**PROBLEM TO WORK ON:** Rewrite every line of the data below as a JSON list of strings, with one string per line and blank lines omitted.
>> start MATERIAL FOR THIS TASK
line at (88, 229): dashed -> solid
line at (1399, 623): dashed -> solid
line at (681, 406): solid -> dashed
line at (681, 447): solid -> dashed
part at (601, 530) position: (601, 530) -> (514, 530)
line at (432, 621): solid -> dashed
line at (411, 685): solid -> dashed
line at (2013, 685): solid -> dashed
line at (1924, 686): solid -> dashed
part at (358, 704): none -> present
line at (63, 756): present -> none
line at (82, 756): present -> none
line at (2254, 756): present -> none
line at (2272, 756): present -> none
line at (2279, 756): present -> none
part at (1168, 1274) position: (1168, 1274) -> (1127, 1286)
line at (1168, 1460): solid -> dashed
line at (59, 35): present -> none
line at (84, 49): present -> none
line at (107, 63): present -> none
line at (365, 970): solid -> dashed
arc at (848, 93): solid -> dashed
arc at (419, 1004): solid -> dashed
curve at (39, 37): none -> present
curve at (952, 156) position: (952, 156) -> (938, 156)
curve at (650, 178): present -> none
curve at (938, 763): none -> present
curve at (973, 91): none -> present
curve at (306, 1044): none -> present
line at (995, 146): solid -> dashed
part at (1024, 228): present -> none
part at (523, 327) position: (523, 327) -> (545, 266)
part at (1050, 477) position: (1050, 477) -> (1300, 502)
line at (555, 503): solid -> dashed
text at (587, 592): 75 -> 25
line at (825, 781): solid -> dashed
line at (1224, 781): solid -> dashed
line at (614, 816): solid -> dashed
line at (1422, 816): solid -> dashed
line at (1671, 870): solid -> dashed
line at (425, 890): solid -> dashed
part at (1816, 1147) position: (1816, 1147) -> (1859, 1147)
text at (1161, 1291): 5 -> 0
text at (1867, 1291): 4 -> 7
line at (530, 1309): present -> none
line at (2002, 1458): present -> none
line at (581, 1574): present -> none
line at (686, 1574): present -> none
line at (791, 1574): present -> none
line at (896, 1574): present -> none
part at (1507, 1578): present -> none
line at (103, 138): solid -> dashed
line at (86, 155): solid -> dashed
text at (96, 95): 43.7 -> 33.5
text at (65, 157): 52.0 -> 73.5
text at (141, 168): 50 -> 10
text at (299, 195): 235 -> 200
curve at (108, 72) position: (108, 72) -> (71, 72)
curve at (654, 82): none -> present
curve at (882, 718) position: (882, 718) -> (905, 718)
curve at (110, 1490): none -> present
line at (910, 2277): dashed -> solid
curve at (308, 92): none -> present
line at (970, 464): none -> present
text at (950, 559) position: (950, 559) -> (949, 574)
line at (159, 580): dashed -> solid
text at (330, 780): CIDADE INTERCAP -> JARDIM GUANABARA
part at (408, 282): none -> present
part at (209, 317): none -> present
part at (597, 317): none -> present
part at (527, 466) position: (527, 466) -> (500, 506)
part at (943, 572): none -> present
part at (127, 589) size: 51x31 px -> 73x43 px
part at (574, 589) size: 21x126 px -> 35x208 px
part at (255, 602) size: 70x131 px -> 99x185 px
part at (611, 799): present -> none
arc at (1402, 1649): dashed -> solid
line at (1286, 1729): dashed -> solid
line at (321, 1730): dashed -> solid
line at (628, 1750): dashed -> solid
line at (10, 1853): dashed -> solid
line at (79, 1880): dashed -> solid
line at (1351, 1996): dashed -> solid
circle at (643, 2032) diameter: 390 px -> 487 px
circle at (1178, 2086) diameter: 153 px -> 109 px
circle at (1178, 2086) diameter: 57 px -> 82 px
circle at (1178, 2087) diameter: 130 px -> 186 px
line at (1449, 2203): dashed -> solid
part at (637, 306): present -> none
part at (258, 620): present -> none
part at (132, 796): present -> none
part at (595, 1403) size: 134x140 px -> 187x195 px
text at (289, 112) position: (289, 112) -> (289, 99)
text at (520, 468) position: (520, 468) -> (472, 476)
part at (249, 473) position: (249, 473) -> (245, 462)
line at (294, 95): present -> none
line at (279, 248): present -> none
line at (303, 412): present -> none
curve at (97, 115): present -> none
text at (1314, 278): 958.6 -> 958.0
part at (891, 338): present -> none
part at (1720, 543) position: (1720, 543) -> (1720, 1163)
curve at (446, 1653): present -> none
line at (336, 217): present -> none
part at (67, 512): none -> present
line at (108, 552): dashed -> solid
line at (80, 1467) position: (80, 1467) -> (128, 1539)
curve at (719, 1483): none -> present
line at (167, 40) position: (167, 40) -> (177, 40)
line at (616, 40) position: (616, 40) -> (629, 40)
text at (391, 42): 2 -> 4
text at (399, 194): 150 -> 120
>> end MATERIAL FOR THIS TASK
**TASK ANSWER:**
[
  "line at (88, 229): dashed -> solid",
  "line at (1399, 623): dashed -> solid",
  "line at (681, 406): solid -> dashed",
  "line at (681, 447): solid -> dashed",
  "part at (601, 530) position: (601, 530) -> (514, 530)",
  "line at (432, 621): solid -> dashed",
  "line at (411, 685): solid -> dashed",
  "line at (2013, 685): solid -> dashed",
  "line at (1924, 686): solid -> dashed",
  "part at (358, 704): none -> present",
  "line at (63, 756): present -> none",
  "line at (82, 756): present -> none",
  "line at (2254, 756): present -> none",
  "line at (2272, 756): present -> none",
  "line at (2279, 756): present -> none",
  "part at (1168, 1274) position: (1168, 1274) -> (1127, 1286)",
  "line at (1168, 1460): solid -> dashed",
  "line at (59, 35): present -> none",
  "line at (84, 49): present -> none",
  "line at (107, 63): present -> none",
  "line at (365, 970): solid -> dashed",
  "arc at (848, 93): solid -> dashed",
  "arc at (419, 1004): solid -> dashed",
  "curve at (39, 37): none -> present",
  "curve at (952, 156) position: (952, 156) -> (938, 156)",
  "curve at (650, 178): present -> none",
  "curve at (938, 763): none -> present",
  "curve at (973, 91): none -> present",
  "curve at (306, 1044): none -> present",
  "line at (995, 146): solid -> dashed",
  "part at (1024, 228): present -> none",
  "part at (523, 327) position: (523, 327) -> (545, 266)",
  "part at (1050, 477) position: (1050, 477) -> (1300, 502)",
  "line at (555, 503): solid -> dashed",
  "text at (587, 592): 75 -> 25",
  "line at (825, 781): solid -> dashed",
  "line at (1224, 781): solid -> dashed",
  "line at (614, 816): solid -> dashed",
  "line at (1422, 816): solid -> dashed",
  "line at (1671, 870): solid -> dashed",
  "line at (425, 890): solid -> dashed",
  "part at (1816, 1147) position: (1816, 1147) -> (1859, 1147)",
  "text at (1161, 1291): 5 -> 0",
  "text at (1867, 1291): 4 -> 7",
  "line at (530, 1309): present -> none",
  "line at (2002, 1458): present -> none",
  "line at (581, 1574): present -> none",
  "line at (686, 1574): present -> none",
  "line at (791, 1574): present -> none",
  "line at (896, 1574): present -> none",
  "part at (1507, 1578): present -> none",
  "line at (103, 138): solid -> dashed",
  "line at (86, 155): solid -> dashed",
  "text at (96, 95): 43.7 -> 33.5",
  "text at (65, 157): 52.0 -> 73.5",
  "text at (141, 168): 50 -> 10",
  "text at (299, 195): 235 -> 200",
  "curve at (108, 72) position: (108, 72) -> (71, 72)",
  "curve at (654, 82): none -> present",
  "curve at (882, 718) position: (882, 718) -> (905, 718)",
  "curve at (110, 1490): none -> present",
  "line at (910, 2277): dashed -> solid",
  "curve at (308, 92): none -> present",
  "line at (970, 464): none -> present",
  "text at (950, 559) position: (950, 559) -> (949, 574)",
  "line at (159, 580): dashed -> solid",
  "text at (330, 780): CIDADE INTERCAP -> JARDIM GUANABARA",
  "part at (408, 282): none -> present",
  "part at (209, 317): none -> present",
  "part at (597, 317): none -> present",
  "part at (527, 466) position: (527, 466) -> (500, 506)",
  "part at (943, 572): none -> present",
  "part at (127, 589) size: 51x31 px -> 73x43 px",
  "part at (574, 589) size: 21x126 px -> 35x208 px",
  "part at (255, 602) size: 70x131 px -> 99x185 px",
  "part at (611, 799): present -> none",
  "arc at (1402, 1649): dashed -> solid",
  "line at (1286, 1729): dashed -> solid",
  "line at (321, 1730): dashed -> solid",
  "line at (628, 1750): dashed -> solid",
  "line at (10, 1853): dashed -> solid",
  "line at (79, 1880): dashed -> solid",
  "line at (1351, 1996): dashed -> solid",
  "circle at (643, 2032) diameter: 390 px -> 487 px",
  "circle at (1178, 2086) diameter: 153 px -> 109 px",
  "circle at (1178, 2086) diameter: 57 px -> 82 px",
  "circle at (1178, 2087) diameter: 130 px -> 186 px",
  "line at (1449, 2203): dashed -> solid",
  "part at (637, 306): present -> none",
  "part at (258, 620): present -> none",
  "part at (132, 796): present -> none",
  "part at (595, 1403) size: 134x140 px -> 187x195 px",
  "text at (289, 112) position: (289, 112) -> (289, 99)",
  "text at (520, 468) position: (520, 468) -> (472, 476)",
  "part at (249, 473) position: (249, 473) -> (245, 462)",
  "line at (294, 95): present -> none",
  "line at (279, 248): present -> none",
  "line at (303, 412): present -> none",
  "curve at (97, 115): present -> none",
  "text at (1314, 278): 958.6 -> 958.0",
  "part at (891, 338): present -> none",
  "part at (1720, 543) position: (1720, 543) -> (1720, 1163)",
  "curve at (446, 1653): present -> none",
  "line at (336, 217): present -> none",
  "part at (67, 512): none -> present",
  "line at (108, 552): dashed -> solid",
  "line at (80, 1467) position: (80, 1467) -> (128, 1539)",
  "curve at (719, 1483): none -> present",
  "line at (167, 40) position: (167, 40) -> (177, 40)",
  "line at (616, 40) position: (616, 40) -> (629, 40)",
  "text at (391, 42): 2 -> 4",
  "text at (399, 194): 150 -> 120"
]